Dataset entries
────

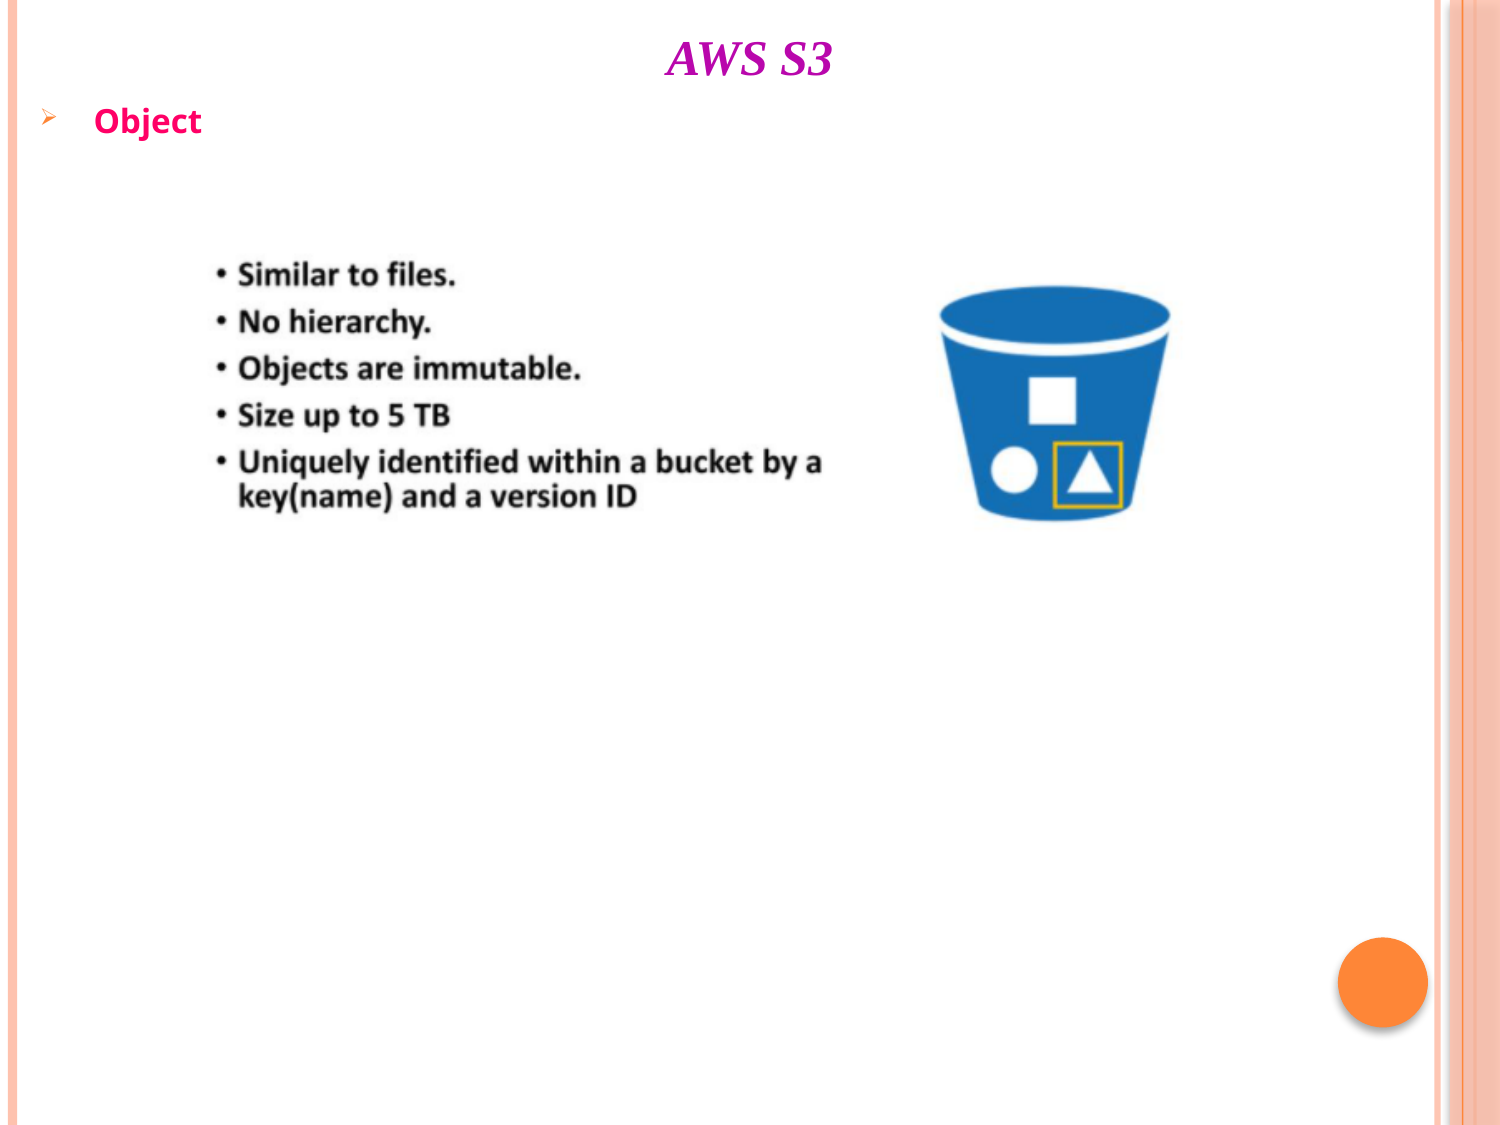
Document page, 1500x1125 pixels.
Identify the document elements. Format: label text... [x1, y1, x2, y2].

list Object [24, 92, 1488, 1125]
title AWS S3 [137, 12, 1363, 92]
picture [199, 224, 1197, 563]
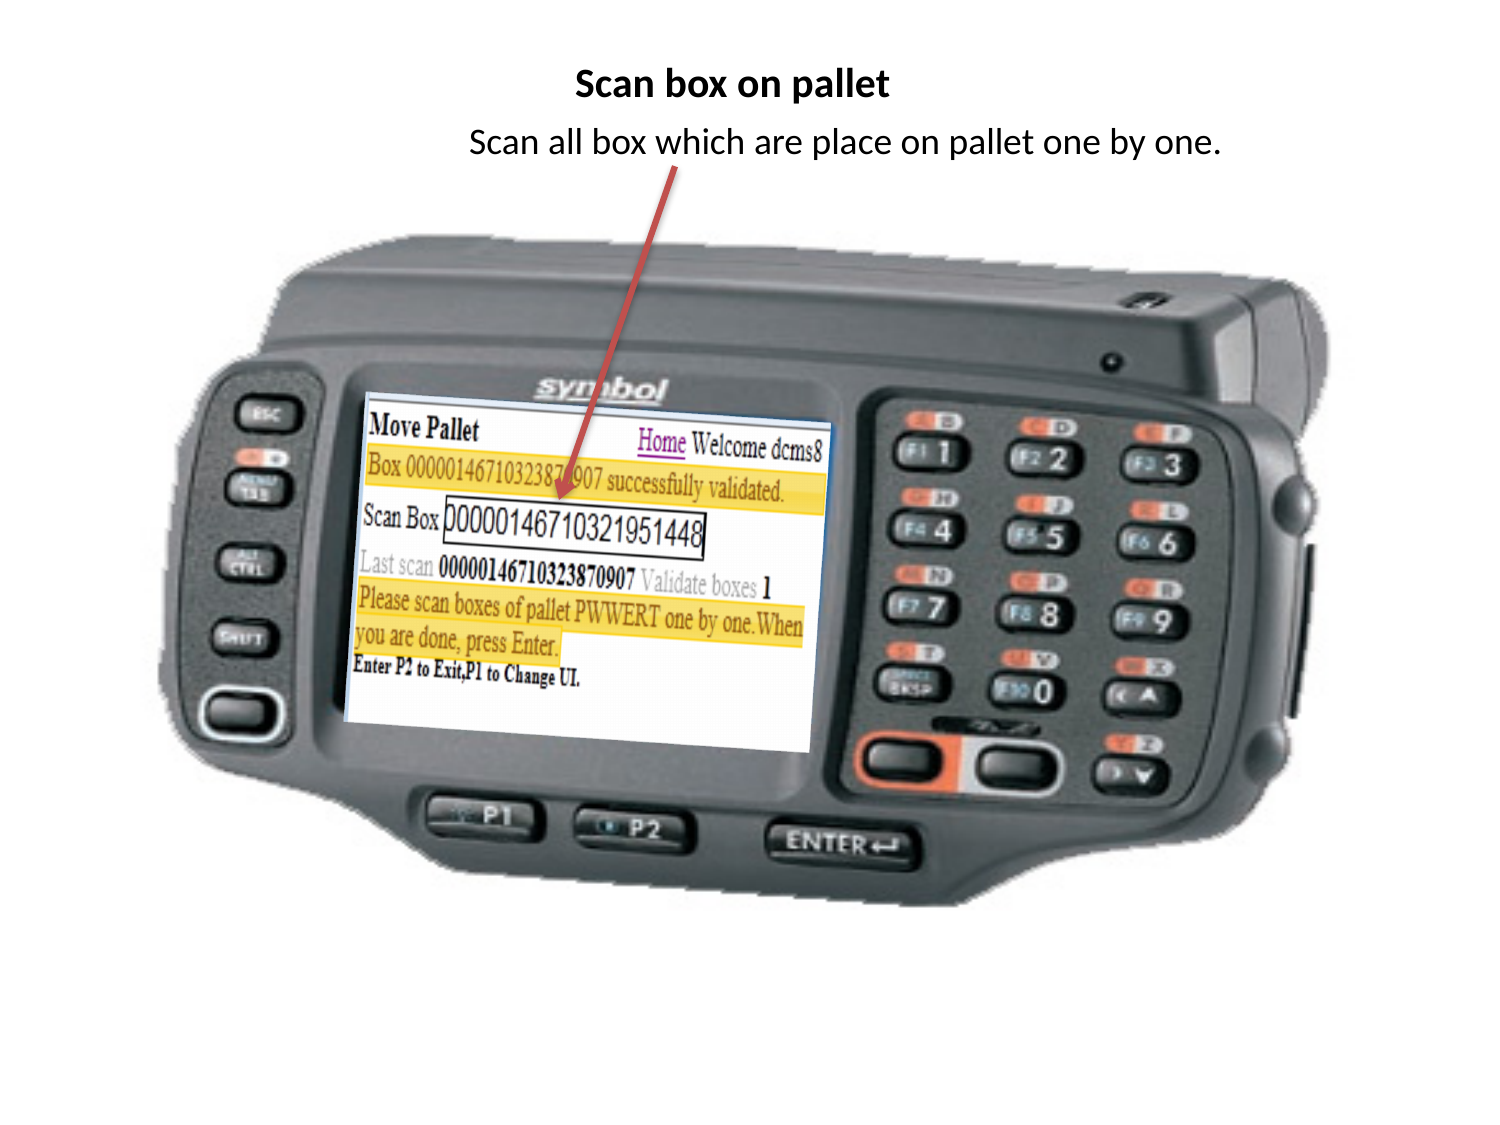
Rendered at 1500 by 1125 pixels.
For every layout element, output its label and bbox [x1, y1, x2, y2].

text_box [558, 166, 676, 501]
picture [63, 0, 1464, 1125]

────

Your goal
Copy out the entries exactly as they stand, omitting the images.

Exercise response
Document page, 1500x1125 pixels.
Identify the document elements. Format: label text... [x1, y1, x2, y2].

list Object [24, 92, 1488, 1125]
title AWS S3 [137, 12, 1363, 92]
picture [199, 224, 1197, 563]
Rendered at 1500 by 1125 pixels.
For every layout element, output its label and bbox [x1, y1, x2, y2].

text_box [558, 166, 676, 501]
picture [63, 0, 1464, 1125]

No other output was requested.